Anticancer Activity of Polyoxometalate-Bisphosphonate Complexes: Synthesis, Characterization, In Vitro and In Vivo Results
Author(s) -
Amandine Boulmier,
Xinxin Feng,
Olivier Oms,
Pierre Mialane,
Éric Rivière,
Christopher J. Shin,
Jiaqi Yao,
Toru Kubo,
Takeshi Furuta,
Eric Oldfield,
Anne Dolbecq
Publication year - 2017
Publication title -
inorganic chemistry
Language(s) - English
Resource type - Journals
SCImago Journal Rank - 1.348
H-Index - 233
eISSN - 1520-510X
pISSN - 0020-1669
DOI - 10.1021/acs.inorgchem.7b01114
Subject(s) - chemistry , bisphosphonate , in vivo , in vitro , polyoxometalate , growth inhibition , ic50 , ligand (biochemistry) , stereochemistry , cancer research , receptor , biochemistry , medicine , osteoporosis , microbiology and biotechnology , biology , catalysis
We synthesized a series of polyoxometalate-bisphosphonate complexes containing Mo VI O 6 octahedra, zoledronate, or an N-alkyl (n-C 6 or n-C 8 ) zoledronate analogue, and in two cases, Mn as a heterometal. Mo 6 L 2 (L = Zol, ZolC 6 , ZolC 8 ) and Mo 4 L 2 Mn (L = Zol, ZolC 8 ) were characterized by using single-crystal X-ray crystallography and/or IR spectroscopy, elemental and energy dispersive X-ray analysis and 31 P NMR. We found promising activity against human nonsmall cell lung cancer (NCI-H460) cells with IC 50 values for growth inhibition of ∼5 μM per bisphosphonate ligand.
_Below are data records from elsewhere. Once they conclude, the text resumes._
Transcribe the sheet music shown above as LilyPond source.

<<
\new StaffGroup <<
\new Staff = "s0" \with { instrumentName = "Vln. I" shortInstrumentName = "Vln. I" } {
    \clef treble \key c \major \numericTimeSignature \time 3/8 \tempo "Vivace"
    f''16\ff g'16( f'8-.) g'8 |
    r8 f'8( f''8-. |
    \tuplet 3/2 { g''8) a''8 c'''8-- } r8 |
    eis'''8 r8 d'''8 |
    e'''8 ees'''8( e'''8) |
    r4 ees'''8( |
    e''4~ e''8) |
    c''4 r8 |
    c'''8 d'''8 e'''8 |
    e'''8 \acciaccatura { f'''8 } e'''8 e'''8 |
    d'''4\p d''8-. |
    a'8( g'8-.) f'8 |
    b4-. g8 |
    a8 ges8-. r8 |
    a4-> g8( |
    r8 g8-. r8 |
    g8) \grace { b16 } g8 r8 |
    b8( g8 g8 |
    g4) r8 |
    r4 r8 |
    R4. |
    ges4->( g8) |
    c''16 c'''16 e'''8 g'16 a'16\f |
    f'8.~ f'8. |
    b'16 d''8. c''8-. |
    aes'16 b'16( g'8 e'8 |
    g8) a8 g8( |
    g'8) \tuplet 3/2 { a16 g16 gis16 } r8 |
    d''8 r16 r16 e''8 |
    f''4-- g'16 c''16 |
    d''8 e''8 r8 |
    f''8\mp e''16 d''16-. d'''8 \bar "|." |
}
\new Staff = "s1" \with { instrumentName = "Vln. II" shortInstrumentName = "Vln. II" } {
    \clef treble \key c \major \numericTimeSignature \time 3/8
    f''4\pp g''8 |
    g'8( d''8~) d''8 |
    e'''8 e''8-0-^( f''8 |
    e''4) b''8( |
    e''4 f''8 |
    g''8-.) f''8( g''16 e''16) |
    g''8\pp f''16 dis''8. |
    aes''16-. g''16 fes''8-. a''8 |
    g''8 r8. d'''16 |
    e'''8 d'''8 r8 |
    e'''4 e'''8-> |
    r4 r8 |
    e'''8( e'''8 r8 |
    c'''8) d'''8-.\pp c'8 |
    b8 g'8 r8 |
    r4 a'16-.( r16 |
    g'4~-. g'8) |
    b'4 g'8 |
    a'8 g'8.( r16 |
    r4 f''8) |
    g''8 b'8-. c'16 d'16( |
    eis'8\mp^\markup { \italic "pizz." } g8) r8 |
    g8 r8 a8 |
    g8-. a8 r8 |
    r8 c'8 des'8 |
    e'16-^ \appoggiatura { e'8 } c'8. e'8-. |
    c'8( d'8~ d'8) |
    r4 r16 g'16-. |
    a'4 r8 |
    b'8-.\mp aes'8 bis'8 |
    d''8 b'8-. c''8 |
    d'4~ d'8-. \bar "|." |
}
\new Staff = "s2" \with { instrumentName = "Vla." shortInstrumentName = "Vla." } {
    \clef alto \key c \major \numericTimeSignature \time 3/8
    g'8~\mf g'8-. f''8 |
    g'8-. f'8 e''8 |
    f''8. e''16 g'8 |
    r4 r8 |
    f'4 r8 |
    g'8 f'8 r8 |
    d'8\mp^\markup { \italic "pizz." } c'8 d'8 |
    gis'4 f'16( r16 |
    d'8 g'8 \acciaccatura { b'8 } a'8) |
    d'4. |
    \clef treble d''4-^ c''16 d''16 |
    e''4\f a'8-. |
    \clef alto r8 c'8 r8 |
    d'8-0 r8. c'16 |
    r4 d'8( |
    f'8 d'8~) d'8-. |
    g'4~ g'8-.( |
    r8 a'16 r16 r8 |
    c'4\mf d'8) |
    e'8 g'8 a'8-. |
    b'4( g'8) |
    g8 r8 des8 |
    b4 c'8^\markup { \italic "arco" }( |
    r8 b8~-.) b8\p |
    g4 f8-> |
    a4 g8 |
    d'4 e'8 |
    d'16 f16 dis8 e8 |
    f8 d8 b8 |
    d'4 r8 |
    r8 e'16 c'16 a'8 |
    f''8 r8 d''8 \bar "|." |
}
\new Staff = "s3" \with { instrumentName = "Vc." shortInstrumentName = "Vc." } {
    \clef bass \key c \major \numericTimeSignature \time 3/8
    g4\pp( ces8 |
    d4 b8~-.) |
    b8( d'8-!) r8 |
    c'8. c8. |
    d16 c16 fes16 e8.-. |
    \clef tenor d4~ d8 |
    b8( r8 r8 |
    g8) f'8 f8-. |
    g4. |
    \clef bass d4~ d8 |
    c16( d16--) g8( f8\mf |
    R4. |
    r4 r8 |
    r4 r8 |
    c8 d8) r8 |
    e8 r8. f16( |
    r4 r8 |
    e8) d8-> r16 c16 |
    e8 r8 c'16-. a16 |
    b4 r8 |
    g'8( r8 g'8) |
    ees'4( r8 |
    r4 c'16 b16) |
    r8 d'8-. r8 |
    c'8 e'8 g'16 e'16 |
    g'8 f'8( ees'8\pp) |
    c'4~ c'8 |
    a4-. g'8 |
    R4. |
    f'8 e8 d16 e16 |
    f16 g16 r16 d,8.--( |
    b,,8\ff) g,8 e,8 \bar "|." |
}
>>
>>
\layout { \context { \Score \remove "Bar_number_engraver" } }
The effects of bisphosphonate complexation on IC 50 decreased with increasing bisphosphonate chain length: C 0 ≈ 6.1×, C 6 ≈ 3.4×, and C 8 ≈ 1.1×. We then determined the activity of one of the most potent compounds in the series, Mo 4 Zol 2 Mn(III), against SK-ES-1 sarcoma cells in a mouse xenograft system finding a ∼5× decrease in tumor volume than found with the parent compound zoledronate at the same compound dosing (5 μg/mouse). Overall, the results are of interest since we show for the first time that heteropolyoxomolybdate-bisphosphonate hybrids kill tumor cells in vitro and significantly decrease tumor growth, in vivo, opening up new possibilities for targeting both Ras as well as epidermal growth factor receptor driven cancers.